Instructions for the task: Which lines in the records below contain the word "index"? Copy each of them.

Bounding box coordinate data
=== Section Start ===

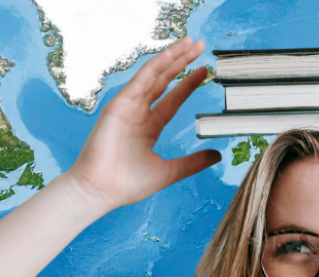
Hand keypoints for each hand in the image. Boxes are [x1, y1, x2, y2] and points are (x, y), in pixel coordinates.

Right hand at [64, 36, 221, 214]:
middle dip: (182, 62)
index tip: (204, 71)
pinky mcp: (118, 105)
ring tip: (189, 42)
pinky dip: (155, 66)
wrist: (101, 191)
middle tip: (200, 46)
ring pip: (153, 75)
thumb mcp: (169, 171)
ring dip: (171, 57)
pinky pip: (140, 80)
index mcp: (149, 127)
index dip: (188, 84)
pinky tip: (169, 55)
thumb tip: (217, 155)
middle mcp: (139, 113)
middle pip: (164, 81)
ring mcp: (128, 107)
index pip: (172, 99)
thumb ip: (193, 163)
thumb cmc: (127, 184)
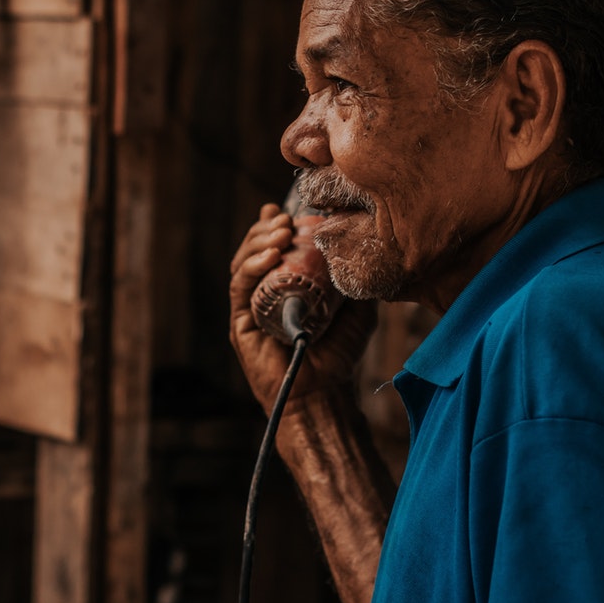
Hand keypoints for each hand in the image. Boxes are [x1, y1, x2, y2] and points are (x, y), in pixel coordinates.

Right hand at [229, 204, 376, 411]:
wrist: (324, 392)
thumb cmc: (339, 353)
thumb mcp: (356, 308)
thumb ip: (355, 281)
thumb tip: (363, 249)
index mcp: (284, 287)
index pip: (273, 249)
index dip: (274, 227)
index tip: (287, 211)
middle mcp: (263, 294)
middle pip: (254, 251)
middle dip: (266, 230)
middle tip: (285, 220)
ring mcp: (250, 309)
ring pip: (243, 264)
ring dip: (258, 242)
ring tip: (279, 231)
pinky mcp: (241, 323)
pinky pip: (240, 288)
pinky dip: (251, 266)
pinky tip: (268, 256)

=== Section End ===

Written reply:
index tip: (204, 71)
index mcp: (149, 127)
index dip: (188, 84)
index pip: (172, 99)
index mcp: (284, 287)
index pip: (273, 249)
index dip: (274, 227)
index tip: (287, 211)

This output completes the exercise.